Emergenza abitativa, quasi cento postini assunti ma è impossibile trovare un alloggio. La Uil: "Scandaloso, intervengano le istituzioni"

"Tra queste persone vi sono donne e uomini, ragazze e ragazzi costretti ad allontanarsi dalla famiglia per trovare una stabilità professionale e personale, è scandaloso che non riescano a trovare una sistemazione abitativa”

Emergenza abitativa, quasi cento postini assunti ma è impossibile trovare un alloggio

TRENTO. Trovare un lavoro, ma non una casa nella città dove si viene assunti. È questo il paradosso, strettamente collegato alla crisi abitativa in Trentino Alto Adige, con cui molti lavoratori devono confrontarsi.

 

A lanciare l'allarme, in relazione ad un caso specifico, è il sindacato UilPoste regionale che esprime in una nota profonda preoccupazione per il fenomeno: il riferimento è a 55 nuovi portalettere assunti in provincia di Trento da Poste Italiane e che sono in seria difficoltà nel trovare un alloggio adeguato.

 

“Tra queste persone vi sono donne e uomini, ragazze e ragazzi costretti ad allontanarsi dalla famiglia per trovare una stabilità professionale e personale" dichiara la segretaria regionale Concetta F. Inga, che specifica: "È scandaloso che lavoratrici e lavoratori che hanno appena superato l’iter di assunzione in Poste Italiane, e che sono chiamati a prendere servizio entro il mese di ottobre, non riescano a trovare una sistemazione abitativa”.

 

E guardando all'Alto Adige, l'analogo problema si sta verificando anche a Bolzano.
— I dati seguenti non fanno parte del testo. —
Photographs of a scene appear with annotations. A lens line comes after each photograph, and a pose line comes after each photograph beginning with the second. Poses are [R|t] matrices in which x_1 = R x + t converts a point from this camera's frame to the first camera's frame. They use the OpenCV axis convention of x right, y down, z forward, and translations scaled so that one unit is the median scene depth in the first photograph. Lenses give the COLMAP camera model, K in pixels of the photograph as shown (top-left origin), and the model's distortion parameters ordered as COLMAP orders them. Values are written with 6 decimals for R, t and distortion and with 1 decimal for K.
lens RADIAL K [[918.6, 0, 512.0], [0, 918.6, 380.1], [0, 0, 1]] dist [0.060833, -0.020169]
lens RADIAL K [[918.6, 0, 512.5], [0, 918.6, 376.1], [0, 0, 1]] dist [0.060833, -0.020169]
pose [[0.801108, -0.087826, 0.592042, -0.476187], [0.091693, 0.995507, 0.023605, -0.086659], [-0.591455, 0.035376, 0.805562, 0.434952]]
Come sottolineato su L'Alto Adige dal giornalista Paolo Tagliente, sono infatti circa quaranta i postini provenienti da tutta Italia che prenderanno servizio in città, a tempo indeterminato, il prossimo 21 ottobre: l'incognita è sempre la stessa, ossia l'estrema difficolta a trovare un alloggio con un affitto equo che possa giustificare il trasferimento.

 

Tornando al Trentino, ad essere invocato dal sindacato UilPoste è un intervento immediato da parte delle istituzioni locali per garantire a questi lavoratori la possibilità di stabilirsi nella zona, contribuendo così all’economia e alla società trentina.

 

“Chiediamo a gran voce che la Provincia si impegni a trovare soluzioni concrete e rapide – specifica la segretaria regionale Inga – dialogando con i proprietari di immobili sfitti e con le associazioni immobiliari per offrire opportunità abitative sicure e dignitose a queste lavoratrici e lavoratori, e alle loro famiglie".

 

Il sindacato, impegnato tra l’altro nella campagna nazionale “No ai lavoratori fantasma”, ribadisce che è inaccettabile lasciare al proprio destino chi ha scelto di lavorare in provincia con il rischio di creare ulteriore precariato e di “impoverirsi” pur lavorando: "È indispensabile che tutti i settori, incluso quello immobiliare, facciano la propria parte per risolvere questa crisi in tempi brevi".